We talk about ups and downs. "Ups" are good, "downs" are bad. But we can never quite reconcile in our minds how God can be in the middle of all of it. How is it that my faith can be so strong at times while at other times the word itself seems like a cruel taunt?
Part of the problem stems from what I wrote about recently: the need for emotional assurance. It's not enough that I know God is there. I need to feel He is there. And early on in our spiritual lives God does allow odd things to happen to let us know that there is more the our reality than just the surface. As time passes I've found that these experiences become fewer, not because God is withdrawing from us, but because He expects us to mature. We weren't meant to live a spiritual life of constant reassurance any more than we were meant to live on mother's milk forever. And what God is weening us from is precisely this need to feel emotional assurance every step of the way.

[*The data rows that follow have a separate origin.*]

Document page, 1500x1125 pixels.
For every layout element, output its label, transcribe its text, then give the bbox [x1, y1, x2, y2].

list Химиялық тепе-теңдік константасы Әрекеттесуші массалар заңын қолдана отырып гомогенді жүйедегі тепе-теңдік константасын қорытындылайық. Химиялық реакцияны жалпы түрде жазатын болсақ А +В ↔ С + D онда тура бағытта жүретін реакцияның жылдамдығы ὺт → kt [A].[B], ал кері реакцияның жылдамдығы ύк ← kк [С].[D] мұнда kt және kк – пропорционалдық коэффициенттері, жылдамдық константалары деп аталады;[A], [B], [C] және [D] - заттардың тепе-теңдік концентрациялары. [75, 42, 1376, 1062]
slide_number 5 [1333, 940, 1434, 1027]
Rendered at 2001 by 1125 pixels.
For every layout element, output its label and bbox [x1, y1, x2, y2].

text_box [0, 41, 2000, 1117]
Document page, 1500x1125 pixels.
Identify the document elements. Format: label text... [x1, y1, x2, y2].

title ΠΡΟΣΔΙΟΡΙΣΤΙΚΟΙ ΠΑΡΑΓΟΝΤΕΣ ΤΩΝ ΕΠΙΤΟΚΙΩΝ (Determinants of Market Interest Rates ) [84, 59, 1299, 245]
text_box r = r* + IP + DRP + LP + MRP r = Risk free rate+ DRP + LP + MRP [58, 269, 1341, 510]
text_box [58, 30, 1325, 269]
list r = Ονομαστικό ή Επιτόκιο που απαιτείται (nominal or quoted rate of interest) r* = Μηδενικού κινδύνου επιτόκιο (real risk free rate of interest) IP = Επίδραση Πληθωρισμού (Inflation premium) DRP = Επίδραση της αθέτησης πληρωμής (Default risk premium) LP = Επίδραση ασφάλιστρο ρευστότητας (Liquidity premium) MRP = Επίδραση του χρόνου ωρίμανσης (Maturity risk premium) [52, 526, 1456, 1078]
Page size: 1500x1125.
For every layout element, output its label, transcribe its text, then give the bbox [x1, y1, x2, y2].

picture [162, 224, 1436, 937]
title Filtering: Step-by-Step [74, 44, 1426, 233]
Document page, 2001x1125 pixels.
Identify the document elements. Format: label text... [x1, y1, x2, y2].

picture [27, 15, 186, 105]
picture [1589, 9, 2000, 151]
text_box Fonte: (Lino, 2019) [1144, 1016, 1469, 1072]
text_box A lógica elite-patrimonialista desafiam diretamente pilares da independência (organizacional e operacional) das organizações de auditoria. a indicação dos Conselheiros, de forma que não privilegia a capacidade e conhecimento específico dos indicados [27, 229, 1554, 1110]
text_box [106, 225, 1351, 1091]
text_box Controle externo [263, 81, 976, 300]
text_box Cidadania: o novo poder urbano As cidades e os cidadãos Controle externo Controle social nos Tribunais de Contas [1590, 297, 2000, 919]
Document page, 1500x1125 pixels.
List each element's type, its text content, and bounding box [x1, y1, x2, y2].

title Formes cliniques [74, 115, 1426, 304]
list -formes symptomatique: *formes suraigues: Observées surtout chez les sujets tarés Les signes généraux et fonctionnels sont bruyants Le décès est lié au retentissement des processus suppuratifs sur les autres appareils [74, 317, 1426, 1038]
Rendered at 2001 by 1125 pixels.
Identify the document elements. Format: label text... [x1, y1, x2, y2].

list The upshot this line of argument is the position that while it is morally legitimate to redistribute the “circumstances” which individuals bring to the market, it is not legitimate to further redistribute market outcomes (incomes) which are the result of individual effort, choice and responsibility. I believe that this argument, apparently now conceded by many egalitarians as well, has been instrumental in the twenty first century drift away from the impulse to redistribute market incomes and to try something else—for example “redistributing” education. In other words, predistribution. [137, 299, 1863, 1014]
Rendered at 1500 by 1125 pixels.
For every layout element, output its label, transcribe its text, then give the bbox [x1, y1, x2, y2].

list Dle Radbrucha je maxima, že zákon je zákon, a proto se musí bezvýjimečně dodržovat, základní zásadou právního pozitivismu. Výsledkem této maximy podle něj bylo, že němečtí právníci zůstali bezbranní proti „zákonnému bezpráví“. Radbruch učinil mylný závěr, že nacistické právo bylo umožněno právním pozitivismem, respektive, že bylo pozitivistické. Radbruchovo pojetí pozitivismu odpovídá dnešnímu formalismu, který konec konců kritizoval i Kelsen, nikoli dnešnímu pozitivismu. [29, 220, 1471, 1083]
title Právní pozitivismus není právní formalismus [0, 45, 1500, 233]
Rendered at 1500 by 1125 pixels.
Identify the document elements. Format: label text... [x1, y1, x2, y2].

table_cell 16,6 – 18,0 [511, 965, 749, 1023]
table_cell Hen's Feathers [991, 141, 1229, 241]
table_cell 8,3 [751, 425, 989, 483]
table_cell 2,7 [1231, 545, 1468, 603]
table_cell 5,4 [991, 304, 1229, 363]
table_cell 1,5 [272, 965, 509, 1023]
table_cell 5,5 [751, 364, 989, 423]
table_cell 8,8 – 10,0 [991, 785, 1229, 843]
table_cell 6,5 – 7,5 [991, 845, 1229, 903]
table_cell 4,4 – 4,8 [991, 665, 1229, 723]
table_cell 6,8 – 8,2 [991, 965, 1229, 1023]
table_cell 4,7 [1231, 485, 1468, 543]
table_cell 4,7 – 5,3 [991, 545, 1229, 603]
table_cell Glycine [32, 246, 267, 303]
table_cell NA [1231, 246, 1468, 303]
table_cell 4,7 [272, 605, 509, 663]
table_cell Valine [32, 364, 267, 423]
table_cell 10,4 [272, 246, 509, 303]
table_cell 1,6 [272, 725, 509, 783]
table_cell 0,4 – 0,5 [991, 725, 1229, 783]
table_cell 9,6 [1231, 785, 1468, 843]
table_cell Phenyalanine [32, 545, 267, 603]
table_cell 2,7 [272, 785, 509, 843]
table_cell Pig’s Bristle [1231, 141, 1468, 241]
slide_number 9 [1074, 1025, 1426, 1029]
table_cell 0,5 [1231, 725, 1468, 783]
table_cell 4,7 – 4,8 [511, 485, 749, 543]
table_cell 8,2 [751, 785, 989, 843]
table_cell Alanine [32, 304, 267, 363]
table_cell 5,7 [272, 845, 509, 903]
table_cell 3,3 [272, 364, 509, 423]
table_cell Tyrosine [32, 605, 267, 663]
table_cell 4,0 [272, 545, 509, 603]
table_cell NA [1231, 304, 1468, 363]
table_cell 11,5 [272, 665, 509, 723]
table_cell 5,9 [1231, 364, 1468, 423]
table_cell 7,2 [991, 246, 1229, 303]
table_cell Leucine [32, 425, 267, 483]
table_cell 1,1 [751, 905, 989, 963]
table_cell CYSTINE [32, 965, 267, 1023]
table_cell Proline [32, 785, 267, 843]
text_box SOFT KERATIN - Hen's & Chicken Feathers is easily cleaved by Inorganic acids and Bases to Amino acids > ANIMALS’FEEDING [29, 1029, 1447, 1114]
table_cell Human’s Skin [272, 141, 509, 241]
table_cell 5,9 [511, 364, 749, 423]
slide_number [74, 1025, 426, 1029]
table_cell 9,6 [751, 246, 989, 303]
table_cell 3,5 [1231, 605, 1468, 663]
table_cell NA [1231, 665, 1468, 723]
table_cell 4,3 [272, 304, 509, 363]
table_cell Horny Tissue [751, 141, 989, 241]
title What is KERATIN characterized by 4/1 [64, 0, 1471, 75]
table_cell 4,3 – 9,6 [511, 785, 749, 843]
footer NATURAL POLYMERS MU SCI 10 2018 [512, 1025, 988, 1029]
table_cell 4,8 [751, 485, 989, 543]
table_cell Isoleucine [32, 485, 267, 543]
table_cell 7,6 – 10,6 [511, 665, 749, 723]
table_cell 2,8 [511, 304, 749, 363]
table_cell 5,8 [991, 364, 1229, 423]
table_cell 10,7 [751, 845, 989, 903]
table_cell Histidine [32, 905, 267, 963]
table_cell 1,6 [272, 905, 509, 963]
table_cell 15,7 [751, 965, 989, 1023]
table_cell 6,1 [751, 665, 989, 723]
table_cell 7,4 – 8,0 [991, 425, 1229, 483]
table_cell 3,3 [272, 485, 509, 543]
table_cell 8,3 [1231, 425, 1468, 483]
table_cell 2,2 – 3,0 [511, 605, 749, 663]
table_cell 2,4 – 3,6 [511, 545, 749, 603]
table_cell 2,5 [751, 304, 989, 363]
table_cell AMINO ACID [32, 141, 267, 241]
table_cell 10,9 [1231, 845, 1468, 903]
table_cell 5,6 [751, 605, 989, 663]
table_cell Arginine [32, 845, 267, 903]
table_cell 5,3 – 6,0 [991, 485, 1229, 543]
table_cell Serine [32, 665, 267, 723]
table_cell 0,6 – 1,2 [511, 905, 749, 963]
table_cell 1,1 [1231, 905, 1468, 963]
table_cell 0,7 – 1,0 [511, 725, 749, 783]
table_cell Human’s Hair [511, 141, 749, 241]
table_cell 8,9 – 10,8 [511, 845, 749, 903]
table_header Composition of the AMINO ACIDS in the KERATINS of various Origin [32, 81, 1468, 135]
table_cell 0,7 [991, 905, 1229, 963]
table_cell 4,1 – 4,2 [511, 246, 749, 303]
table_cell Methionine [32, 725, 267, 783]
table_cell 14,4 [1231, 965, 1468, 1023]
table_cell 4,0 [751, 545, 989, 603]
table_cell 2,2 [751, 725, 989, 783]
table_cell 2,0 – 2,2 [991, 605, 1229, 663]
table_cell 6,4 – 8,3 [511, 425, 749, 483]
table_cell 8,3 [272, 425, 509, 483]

This doesn't solve the problem, of course. We still lack something and we become frustrated when we fail to receive what we think is essential. My experience is that people of high spiritual development almost universally experience these times of emptiness and alienation. And just as universally come out the other side with a more profound relationship with God.
And here lies the crux of the matter. We swing from elation to desolation and back, and we manage to convince ourselves that God is behind all of it. What we fail to realize is that God is just trying to get us to stop swinging. A pendulum eventually comes to rest because friction and gravity compel it to the center. And the essence of mature spirituality is not the constant feeling that God is present, nor is it the constant struggle to stave off the feeling of alienation. It is not about feeling at all. It is about resting.
"You have made us for yourself, O Lord, and our hearts are restless until they rest in you." - St. Augustine
I often hear about people who are trying to be "centered." Good news: you are already "centered." You may be self-centered, or you may be centered on the drama in other people's lives, but centered you certainly are. And, like a pendulum perturbed by a magnet. it is a centeredness that exposes the forces acting to deny us rest. So we use the term "God-centered" and never really ask what that means.
"God-centeredness is not a state of mind. It is not an emotional state. And it is not, in the sense that some use it, a spiritual state. It is not, in fact, sensible. It is a state of being. And when we begin to surrender this childish demand for feeling, we begin ever so slowly to rest. We are pendulums that swing ever more gently to the point of equilibrium.